Christian perfection, caught the attention of Wesley, who, stigmatized as a perfectionist himself, though coming very much nearer to the truth than the Alexandrian father, has ingeniously given a versified exposition of Clement's mistaken notion, and has embodied it in his collection of hymns and sacred poems. It seems fitting that one of the earliest hymnists among the Fathers should have his distinctive views thrown into a hymnic form by a modern Father of spiritual hymns and songs.

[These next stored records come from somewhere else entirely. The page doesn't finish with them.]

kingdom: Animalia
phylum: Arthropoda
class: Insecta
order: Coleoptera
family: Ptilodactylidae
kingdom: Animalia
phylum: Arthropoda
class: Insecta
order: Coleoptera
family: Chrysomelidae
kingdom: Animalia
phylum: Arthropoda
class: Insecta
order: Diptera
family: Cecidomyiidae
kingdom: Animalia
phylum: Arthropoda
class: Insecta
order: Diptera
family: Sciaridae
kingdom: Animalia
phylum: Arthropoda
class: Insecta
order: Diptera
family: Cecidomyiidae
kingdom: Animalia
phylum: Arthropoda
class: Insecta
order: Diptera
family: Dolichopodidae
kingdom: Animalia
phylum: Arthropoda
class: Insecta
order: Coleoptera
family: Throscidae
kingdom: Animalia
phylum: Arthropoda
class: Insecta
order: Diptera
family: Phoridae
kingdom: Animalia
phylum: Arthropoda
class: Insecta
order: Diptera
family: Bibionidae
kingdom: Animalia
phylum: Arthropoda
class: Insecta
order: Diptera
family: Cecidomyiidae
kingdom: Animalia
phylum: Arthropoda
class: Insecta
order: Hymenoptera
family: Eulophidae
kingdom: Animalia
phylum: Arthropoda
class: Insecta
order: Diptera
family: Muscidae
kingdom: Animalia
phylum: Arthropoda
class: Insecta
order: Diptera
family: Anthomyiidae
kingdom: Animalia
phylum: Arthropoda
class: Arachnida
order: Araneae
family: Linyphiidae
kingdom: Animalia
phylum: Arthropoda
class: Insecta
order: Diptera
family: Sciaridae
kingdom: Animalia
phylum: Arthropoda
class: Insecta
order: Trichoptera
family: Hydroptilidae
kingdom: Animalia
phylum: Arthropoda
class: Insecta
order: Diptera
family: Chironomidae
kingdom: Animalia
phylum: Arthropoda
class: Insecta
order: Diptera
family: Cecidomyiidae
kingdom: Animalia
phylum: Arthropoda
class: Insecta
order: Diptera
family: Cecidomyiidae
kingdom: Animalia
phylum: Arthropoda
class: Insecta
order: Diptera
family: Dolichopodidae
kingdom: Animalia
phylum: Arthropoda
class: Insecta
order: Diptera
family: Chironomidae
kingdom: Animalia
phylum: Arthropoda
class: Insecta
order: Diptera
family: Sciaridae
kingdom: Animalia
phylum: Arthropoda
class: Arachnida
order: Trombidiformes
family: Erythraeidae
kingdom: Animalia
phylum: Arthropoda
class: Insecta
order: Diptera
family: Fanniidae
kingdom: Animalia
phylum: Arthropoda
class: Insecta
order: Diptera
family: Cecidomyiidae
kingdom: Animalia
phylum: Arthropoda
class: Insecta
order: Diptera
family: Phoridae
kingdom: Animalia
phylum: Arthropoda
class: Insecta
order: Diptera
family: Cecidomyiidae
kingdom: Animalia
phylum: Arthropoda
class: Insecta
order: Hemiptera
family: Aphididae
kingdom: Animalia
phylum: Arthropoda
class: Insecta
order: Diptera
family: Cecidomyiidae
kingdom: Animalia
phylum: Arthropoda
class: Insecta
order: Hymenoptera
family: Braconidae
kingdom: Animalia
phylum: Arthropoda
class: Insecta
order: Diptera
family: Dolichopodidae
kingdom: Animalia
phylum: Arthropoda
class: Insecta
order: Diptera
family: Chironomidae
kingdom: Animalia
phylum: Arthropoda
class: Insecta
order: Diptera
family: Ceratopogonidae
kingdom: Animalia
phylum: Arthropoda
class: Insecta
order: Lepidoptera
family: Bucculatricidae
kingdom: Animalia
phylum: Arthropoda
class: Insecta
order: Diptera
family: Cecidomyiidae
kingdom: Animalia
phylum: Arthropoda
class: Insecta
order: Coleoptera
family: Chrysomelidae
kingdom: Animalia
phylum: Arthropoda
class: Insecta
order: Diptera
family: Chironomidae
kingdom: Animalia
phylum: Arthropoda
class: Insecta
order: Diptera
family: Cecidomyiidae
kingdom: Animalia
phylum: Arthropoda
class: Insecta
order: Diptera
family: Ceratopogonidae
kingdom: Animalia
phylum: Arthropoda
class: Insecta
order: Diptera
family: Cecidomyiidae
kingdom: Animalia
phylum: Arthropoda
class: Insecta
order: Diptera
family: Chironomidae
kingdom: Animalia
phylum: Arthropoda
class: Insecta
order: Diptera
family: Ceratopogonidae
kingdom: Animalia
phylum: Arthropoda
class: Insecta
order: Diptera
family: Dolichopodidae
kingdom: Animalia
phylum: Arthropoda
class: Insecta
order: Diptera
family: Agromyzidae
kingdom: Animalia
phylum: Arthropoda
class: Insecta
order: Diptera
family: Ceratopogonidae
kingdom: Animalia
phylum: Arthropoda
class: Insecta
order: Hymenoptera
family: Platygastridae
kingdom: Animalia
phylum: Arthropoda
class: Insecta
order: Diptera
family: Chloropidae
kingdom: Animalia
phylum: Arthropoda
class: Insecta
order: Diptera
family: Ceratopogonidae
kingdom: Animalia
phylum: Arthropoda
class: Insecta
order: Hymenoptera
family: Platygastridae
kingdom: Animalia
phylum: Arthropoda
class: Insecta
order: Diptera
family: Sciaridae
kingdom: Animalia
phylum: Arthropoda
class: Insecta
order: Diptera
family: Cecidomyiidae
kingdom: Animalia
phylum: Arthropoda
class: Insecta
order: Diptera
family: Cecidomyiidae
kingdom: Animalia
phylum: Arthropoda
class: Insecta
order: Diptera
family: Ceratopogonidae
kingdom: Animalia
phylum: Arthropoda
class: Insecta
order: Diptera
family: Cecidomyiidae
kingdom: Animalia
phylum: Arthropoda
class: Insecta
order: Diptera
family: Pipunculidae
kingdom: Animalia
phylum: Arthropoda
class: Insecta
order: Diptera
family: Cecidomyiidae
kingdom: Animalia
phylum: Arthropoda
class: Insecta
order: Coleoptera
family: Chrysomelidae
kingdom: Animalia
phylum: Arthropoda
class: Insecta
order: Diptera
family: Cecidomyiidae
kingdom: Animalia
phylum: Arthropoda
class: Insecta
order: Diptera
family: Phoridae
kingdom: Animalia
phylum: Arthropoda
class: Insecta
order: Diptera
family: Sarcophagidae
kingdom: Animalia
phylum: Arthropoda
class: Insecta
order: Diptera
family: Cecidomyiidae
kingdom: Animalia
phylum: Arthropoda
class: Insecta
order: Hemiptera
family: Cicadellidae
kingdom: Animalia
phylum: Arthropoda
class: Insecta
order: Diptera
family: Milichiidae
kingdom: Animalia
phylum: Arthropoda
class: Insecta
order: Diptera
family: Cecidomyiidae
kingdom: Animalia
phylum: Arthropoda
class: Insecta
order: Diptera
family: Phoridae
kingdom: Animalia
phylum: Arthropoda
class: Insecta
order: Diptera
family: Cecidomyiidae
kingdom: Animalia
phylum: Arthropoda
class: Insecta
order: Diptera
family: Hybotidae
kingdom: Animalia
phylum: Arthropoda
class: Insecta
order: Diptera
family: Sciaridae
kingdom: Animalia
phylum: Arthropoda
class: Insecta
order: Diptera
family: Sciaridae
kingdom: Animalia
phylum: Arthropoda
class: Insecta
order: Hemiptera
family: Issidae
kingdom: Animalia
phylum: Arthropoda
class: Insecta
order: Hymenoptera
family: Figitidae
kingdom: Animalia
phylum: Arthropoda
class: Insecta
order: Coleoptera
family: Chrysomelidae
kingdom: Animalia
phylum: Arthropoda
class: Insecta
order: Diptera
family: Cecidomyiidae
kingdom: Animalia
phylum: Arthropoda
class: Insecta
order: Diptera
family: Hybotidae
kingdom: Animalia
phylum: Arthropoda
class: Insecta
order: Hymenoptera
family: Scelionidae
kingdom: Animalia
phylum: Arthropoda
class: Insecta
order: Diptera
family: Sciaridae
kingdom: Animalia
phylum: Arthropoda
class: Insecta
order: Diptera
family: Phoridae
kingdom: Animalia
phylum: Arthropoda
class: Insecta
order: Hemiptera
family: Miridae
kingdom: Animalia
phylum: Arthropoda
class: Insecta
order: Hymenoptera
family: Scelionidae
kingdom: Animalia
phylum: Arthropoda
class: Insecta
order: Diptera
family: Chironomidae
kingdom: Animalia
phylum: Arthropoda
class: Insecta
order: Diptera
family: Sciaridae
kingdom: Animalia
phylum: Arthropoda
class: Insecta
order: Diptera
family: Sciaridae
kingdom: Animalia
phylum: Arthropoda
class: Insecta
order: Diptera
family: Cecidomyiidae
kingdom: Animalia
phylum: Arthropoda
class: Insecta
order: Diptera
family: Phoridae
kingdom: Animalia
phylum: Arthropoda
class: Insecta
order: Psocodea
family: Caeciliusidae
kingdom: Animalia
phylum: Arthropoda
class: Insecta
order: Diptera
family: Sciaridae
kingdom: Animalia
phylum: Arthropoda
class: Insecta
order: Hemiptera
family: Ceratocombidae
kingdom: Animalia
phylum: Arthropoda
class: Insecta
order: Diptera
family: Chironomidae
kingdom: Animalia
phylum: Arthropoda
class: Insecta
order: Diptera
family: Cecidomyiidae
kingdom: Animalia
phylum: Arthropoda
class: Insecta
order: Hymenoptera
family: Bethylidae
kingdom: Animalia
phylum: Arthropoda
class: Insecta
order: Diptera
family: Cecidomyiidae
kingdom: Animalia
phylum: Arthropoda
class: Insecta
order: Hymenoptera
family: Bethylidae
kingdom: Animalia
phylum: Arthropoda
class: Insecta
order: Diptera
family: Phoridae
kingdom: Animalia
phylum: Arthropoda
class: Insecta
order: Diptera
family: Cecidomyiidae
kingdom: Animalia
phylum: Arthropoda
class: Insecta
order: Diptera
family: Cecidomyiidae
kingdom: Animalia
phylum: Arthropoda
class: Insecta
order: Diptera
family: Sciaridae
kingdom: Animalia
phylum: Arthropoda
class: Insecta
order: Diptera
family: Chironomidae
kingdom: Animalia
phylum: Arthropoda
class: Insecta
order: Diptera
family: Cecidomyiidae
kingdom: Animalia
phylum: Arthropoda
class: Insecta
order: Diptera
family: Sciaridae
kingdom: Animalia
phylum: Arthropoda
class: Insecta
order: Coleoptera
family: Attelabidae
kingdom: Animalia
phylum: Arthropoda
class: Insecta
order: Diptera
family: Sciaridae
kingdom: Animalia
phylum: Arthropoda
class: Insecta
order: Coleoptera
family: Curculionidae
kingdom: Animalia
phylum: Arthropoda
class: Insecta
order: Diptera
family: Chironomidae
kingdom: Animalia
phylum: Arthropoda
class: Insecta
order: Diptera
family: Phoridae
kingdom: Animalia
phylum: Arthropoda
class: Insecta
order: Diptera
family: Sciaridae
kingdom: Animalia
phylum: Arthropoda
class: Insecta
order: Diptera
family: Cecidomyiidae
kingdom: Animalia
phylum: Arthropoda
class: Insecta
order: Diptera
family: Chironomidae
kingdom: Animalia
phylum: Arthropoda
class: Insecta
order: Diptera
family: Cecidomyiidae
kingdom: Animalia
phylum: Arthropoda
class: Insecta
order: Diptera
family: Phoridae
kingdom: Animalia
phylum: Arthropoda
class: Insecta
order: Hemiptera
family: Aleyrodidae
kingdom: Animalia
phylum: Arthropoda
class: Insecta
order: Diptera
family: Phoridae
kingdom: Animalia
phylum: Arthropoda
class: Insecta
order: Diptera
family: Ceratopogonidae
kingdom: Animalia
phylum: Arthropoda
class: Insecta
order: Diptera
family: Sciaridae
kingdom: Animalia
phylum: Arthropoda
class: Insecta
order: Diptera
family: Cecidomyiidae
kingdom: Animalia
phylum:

Wesley sings "on Clement Alexandrinus's description of a perfect Christian :"

Here from afar the finish'd height

Of holiness is seen;

But oh what heavy tracts of toil,
What deserts lie between !

Man for the simple life divine
What will it cost to break,
Ere pleasure soft and wily pride
No more within him speak?

What ling'ring anguish must corrode
The root of nature's joy?

What secret shame and dire defeats
The pride of heart destroy?

Learn thou the whole of mortal state

In stillness to sustain;

Nor soothe with false delights of earth,
Whom God hath dcomed to pain.

Thy mind no multitude of thoughts,
Nor stupor shall distress;
The venom of each latent vice

Wild images impress.

Yet darkly safe with God thy soul
His arm still onward bears,

Till through each tempest on her face
A peace beneath appears.

'Tis in that peace we see and act
By instincts from above,

With finer taste of wisdom fraught,
And mystic powers of love.

Yet ask not in mere ease and pomp
Of ghostly gifts to shine,
Till death, the lownesses of man,

And pitying griefs are thine.

As an exposition of Clement's doctrine of Christian perfection, this is sufficiently clear to guard those whose service of song the author intended to regulate; while it is aptly made to fall off into that kind of haziness which indicates the uncertain theology of the Alexandrine Father. But whatsoever peculiar turn of thought Clement's mind might take on some theological points, Christianity had simplified his heart and kindled his poetic powers into hallowed devotion to his beloved Redeemer. The artless child seems to brighten into the praiseful seraph in his hymn "of the Saviour Christ." An English rendering, somewhat in imitation of the original metre, may help us to sing with Clement :

Lead, Holy One, lead!
The little ones need
The voice of their King.

The footprints of Jesus

Are shining before us,

His children to lead,

On the heavenly way their footsteps to bring.